Exercise goal: Every line in the records below with the string "titers" needs to be copied out.

........

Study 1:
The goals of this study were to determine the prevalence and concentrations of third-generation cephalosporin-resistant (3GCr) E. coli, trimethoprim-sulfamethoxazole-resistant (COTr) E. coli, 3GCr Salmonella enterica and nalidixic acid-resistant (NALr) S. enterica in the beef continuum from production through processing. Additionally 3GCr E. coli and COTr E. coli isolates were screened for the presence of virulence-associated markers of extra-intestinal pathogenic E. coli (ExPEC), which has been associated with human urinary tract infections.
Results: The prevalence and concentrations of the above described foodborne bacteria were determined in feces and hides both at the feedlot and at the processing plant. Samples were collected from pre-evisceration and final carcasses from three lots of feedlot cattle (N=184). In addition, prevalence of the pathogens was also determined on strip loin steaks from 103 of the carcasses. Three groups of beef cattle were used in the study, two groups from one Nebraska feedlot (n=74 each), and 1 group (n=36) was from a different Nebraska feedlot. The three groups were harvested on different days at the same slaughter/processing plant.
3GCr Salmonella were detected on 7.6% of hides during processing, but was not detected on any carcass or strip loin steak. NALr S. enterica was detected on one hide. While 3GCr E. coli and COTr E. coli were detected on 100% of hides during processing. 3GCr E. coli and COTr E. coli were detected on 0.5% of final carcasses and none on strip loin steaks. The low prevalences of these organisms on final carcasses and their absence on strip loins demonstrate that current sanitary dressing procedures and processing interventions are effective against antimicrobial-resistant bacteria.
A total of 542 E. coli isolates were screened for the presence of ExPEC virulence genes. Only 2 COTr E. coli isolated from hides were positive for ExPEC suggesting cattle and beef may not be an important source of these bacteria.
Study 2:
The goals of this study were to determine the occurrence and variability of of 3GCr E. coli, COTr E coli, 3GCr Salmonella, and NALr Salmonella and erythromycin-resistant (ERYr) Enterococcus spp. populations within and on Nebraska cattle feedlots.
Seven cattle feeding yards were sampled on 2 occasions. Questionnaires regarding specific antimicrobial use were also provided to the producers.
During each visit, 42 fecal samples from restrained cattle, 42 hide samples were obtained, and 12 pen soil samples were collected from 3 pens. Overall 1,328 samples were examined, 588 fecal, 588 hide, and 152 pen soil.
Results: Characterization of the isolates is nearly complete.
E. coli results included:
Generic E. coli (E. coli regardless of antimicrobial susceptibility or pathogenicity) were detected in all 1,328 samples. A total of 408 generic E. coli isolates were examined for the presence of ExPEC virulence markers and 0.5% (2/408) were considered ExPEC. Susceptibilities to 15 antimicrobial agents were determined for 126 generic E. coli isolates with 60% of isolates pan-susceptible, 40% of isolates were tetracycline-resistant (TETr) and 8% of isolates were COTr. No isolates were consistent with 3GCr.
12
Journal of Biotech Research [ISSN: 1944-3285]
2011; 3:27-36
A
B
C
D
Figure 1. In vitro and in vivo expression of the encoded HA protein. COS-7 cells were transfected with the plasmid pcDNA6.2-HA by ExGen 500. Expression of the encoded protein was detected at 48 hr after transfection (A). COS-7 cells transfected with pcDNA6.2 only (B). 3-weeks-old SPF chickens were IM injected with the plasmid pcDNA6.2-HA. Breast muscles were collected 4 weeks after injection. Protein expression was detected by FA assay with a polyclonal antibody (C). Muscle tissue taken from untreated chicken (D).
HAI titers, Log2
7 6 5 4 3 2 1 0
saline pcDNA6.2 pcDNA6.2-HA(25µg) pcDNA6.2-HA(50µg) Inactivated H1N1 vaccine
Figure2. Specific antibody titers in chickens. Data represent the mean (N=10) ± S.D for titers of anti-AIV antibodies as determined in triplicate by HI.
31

........

Written answer:
HAI titers, Log2
Figure2. Specific antibody titers in chickens. Data represent the mean (N=10) ± S.D for titers of anti-AIV antibodies as determined in triplicate by HI.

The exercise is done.